でもね、それを聞いたお父さんとお母さんはびっくり。
「ええっ!? ルディーン! お前、イーノックカウの居住権を取ったって言うのか?」
「それに、家まで買っていたなんて」
そう言いながら?区の方を見たんだよ?
でもね、それを見た僕は頭をこてんって倒したんだ。
だってさ、居住権ってのにいるお金なんて、お父さんたちだったら持ってるはずだもん。
だから僕、何でそんなにびっくりしてるの? って聞いてみたんだ。
そしたらさ、居住権てのは買える事自体がとっても凄い事なんだよって。
「イーノックカウのような都市はな、不審者が住み着く事が無いように居住権を取るための審査がかなり厳しいんだ」
「ええ。だから普通は取得する権利をもらうために、とても長い時間が必要なのよ」
イーノックカウの居住権を欲しい人はね、まず最初にお役所に欲しいって言いに行かないとダメなんだって。
でね、そしたらお役所の人がその人が悪もんじゃないか、いろんな人に聞いたりしてすっごくいっぱい調べるそうなんだよ。
だから時間がすっごくかかるし、調べるのに使ったお金も全部払わないとダメなんだよってお父さんたちが教えてくれたんだ。
「ええっ! でも僕、すぐに買えたよ」
「それはヴァルトも言っておったではないか。あやつが保証人になったからだよ」
ロルフさんは、すっごいお金持ちでしょ?
そんなロルフさんが大丈夫だよって言ったら、ほんとならすっごく調べなきゃダメなはずなのにそれだけで居住権ってのが買えちゃうんだって。
「なるほど、あの爺さんが保証してくれたから、ルディーンが居住権をすんなりと取る事ができたって訳か」
「という事はあのお爺さん、ただのお金持ちじゃなくって本当は凄く偉い人なのかも?」
「うむ。昔はあやつも、あの街でそれなりの立場についておったからのぉ。しかし、今は錬金術ギルドの受付で本を読んでおるただの隠居だと、本人は言っておるがな」
ロルフさんってお爺さん司祭様のお友達だし、錬金術ギルドのマスターをやってるバーリマンさんとも仲いいもんね。
司祭様もバーリマンさんもとても偉い人だから、このお話を聞いたお父さんたちはなるほどねぇって納得したんだ。
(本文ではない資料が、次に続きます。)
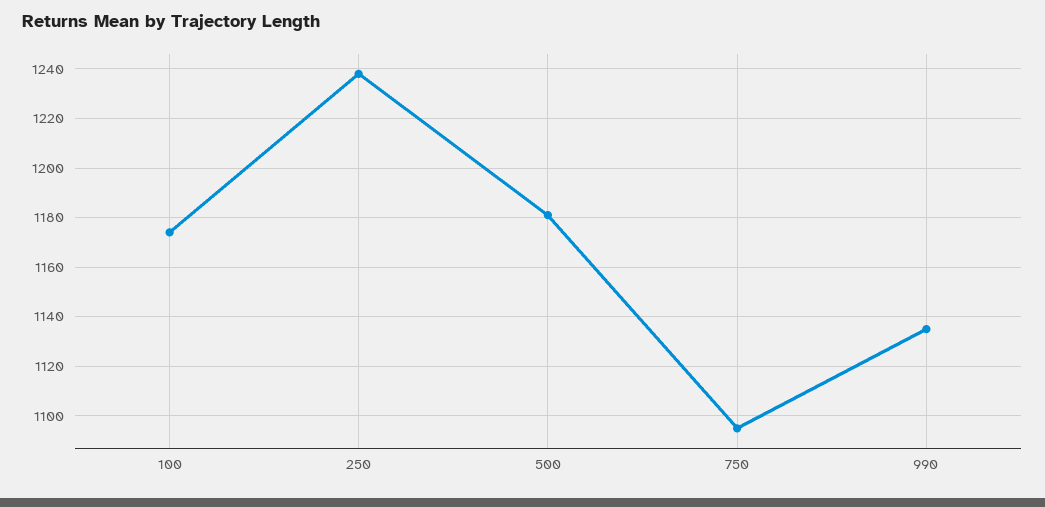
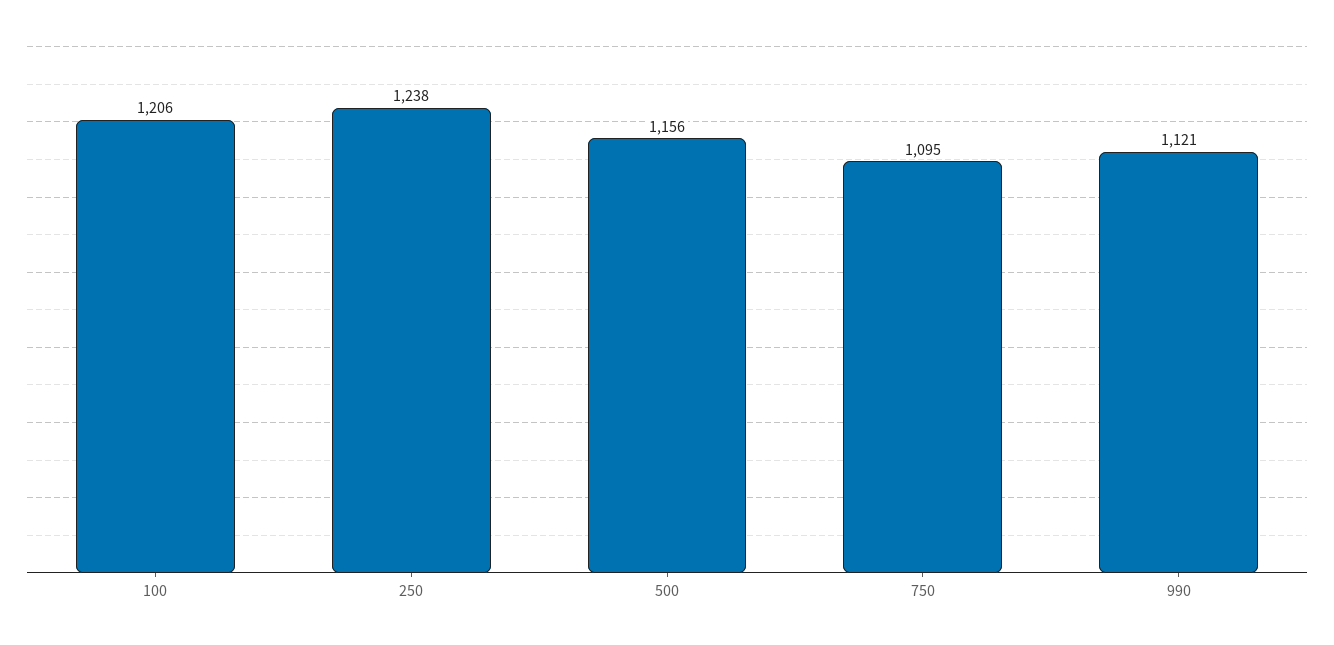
100: 1175 -> 1206
500: 1180 -> 1156
990: 1135 -> 1121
「付き合っている顔ぶれを見れば、その人の実力が解るというからなぁ」
「そんな人たちに可愛がってもらえるなんて、ルディーンは本当に幸せものね」
そしてそんなロルフさんが、僕と仲良くしてくれてるでしょ?
だからお父さんとお母さんはにっこり笑いながら、僕に知り合えて良かったねって言ってくれたんだ。
読んで頂いてありがとうございます。
お爺さん司祭様ですが、自分たちが貴族だという事をロルフさんやバーリマンさんがルディーン君に隠している事を知っています。
なので今回のようにもしかして偉い人なの? と聞かれても、はぐらかすようにしているんですよね。
ルディーン君はとても可愛がっているので、万が一貴族とばれてよそよそしい態度を取られでもしたら大変ですからね。
ですから当然ニコラさんたちは、すでにそれを知らされたうえで厳重に口止めされています。
?イーノックカウで活動しているニコラさんたちは、いつロルフさんたちが貴族だと気付いてもおかしくはないですからね。